I was born with congenital defective retinas and lost one eye at age five. When I was fifteen, I suffered from several consecutive retinal detachments in the remaining eye, causing me to miss school for half a year. Fearing that I would shortly become blind, I focused my energy on studying. I learned that this focus and hard work could make me competent in mathematics and physics. I did not attend an elite university, but the local university in Lyon close to where my parents lived.  My university years were very happy and I built a solid foundation in mathematics.

My great luck is that the National Centre of Scientific Research offered me, in 1974, a research position, even though I had not yet done any research. This was uncommon, and the last year that such positions were offered. I have treasured this position all my life as it allowed me to work without any constraint on the topics of my liking.

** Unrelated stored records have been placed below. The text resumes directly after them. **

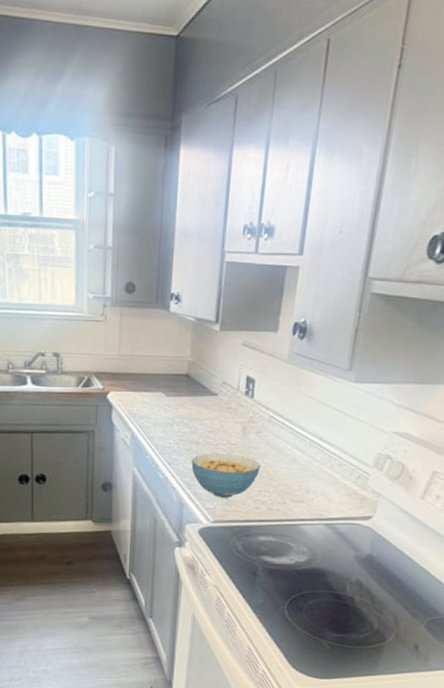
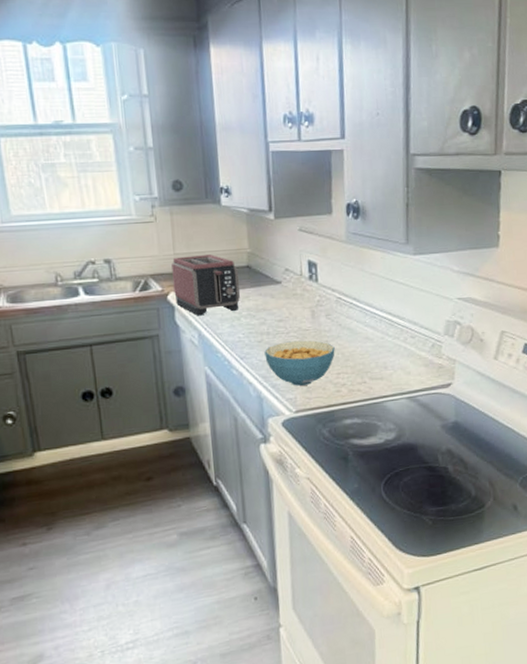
toaster: none [114,358,178,418] -> present [171,254,240,316]

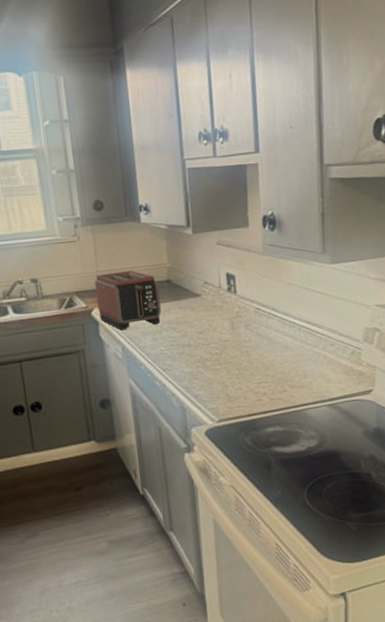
cereal bowl: present [264,340,335,386] -> none [186,351,256,396]

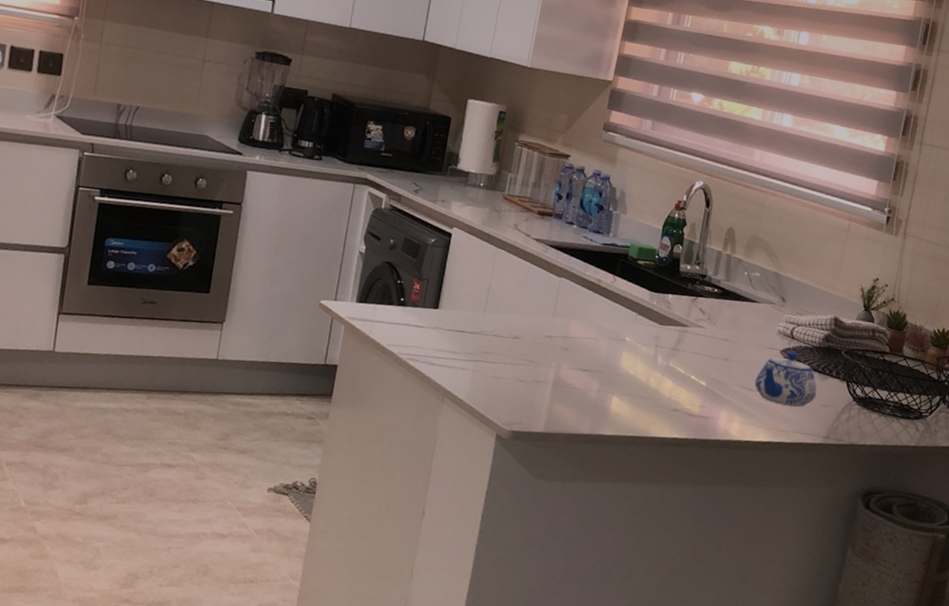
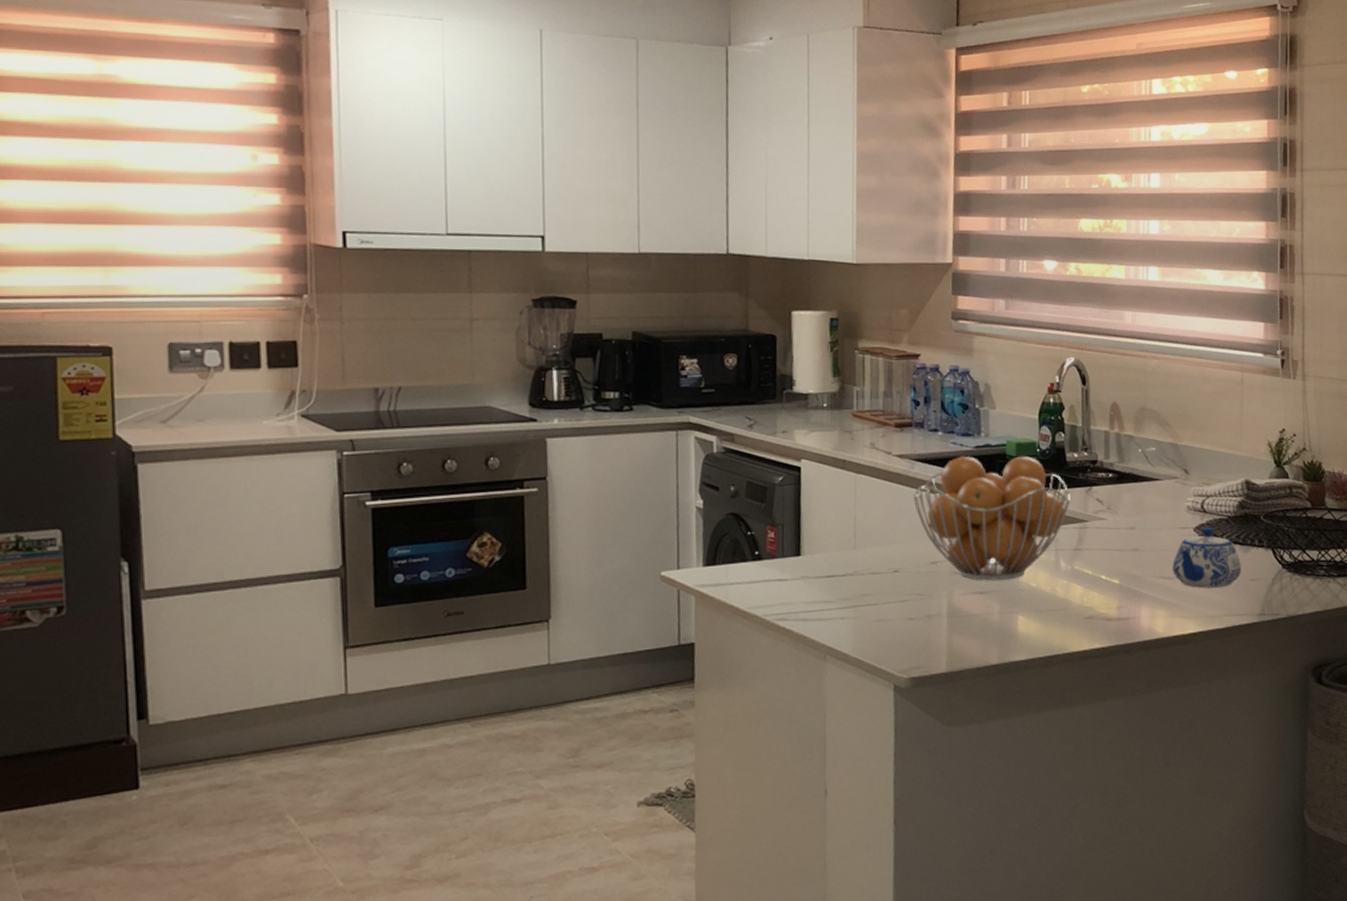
fruit basket: none [542,249,678,364] -> present [913,456,1071,581]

I started doing research in the Functional Analysis group of Professor Choquet in Paris, where I completed my PhD.  Professor Choquet’s mathematics were supremely elegant and seemed effortless. Unfortunately, this is not the style I was born for, but several of my later contributions would not have been possible if I had not been inspired by his vision of mathematics.    My interests shifted over the years but I belonged to this group for my entire career. Paris is a fantastic place to be a mathematician. Many mathematical stars work there and there are so many prominent visitors. I benefitted immensely from interaction with these visitors, and with my colleagues, at the numerous conferences I attended, but overall, I had few collaborators.  

Thanks to mathematics, I met a wonderful woman who highly valued academic achievement. She has supported my work in every conceivable way, as well as bringing me so much personal happiness.

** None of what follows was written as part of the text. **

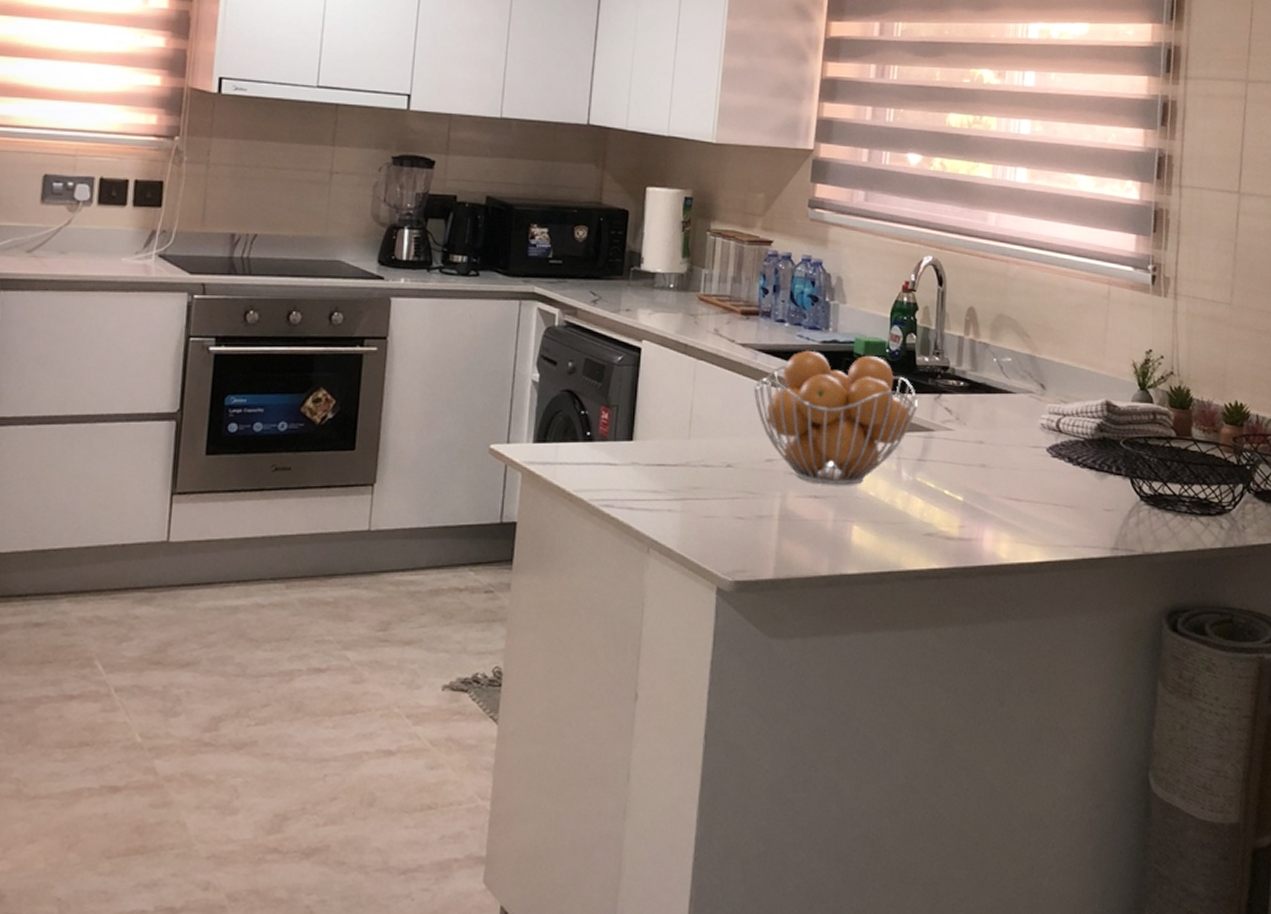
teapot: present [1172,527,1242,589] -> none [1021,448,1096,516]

I developed an early interest in measure theory. While in the seventies this theory was well past its prime, it helped me learn to look at things in an abstract way, which served me well later in my career.  It also triggered my interest in Banach Spaces, although it was clear that I could not have the same impact as the leaders in the field. The arrival of Gilles Pisier in our group, in 1983, was a turning point for me. Gilles shared his private notes on Probability in Banach Spaces, an area that I could then learn and where I eventually became successful. He also directed me to the problem of characterizing the continuity of Gaussian processes, on which X Fernique had made determining advances, and which I was able to solve in 1985. This started my work on upper and lower bounds of stochastic processes. Pisier’s influence changed the very nature of my work, which became far more quantitative.

I was also greatly influenced by Vitali Milman, who was most energetically expounding the concept of concentration of measure. I did not understand the depth of this concept at first, but it directed me to the discovery of several “concentration inequalities’’ that have since proved useful. The most important of these required taking a convex hull, and certainly this was easier to discover having been a student of Gustave Choquet.

I started mathematics with the modest goal of making a living out of it and began by working on small problems in somewhat exotic areas. My interests later shifted towards more central areas of mathematics, but I always worked on the problems I enjoyed the most, following my own preference. The path of discovery in mathematics can be very tortuous. The discovery of new classes of concentration inequalities stemmed from considering a problem of seemingly secondary interest. Many times, what I had learned by writing a paper of trifling importance proved a key step in a far more substantial theorem.  

Rather late in life, I attacked a well-established problem in theoretical physics.  The physicists were studying purely mathematical objects (called spin glasses) using methods which do not belong to mathematics.  It was an all-consuming eight-year effort to prove that mathematics could bring a far more solid solution to this problem.

In later years, I have tried to write textbooks to communicate the experience of a lifetime in probability theory and have not shied away from reworking them over and over.  

The Shaw Foundation recognition is an honour I could never have dreamed of.  It will allow me to set up a far more modest mathematical prize recognizing the achievements of young researchers in the areas to which I have devoted my life.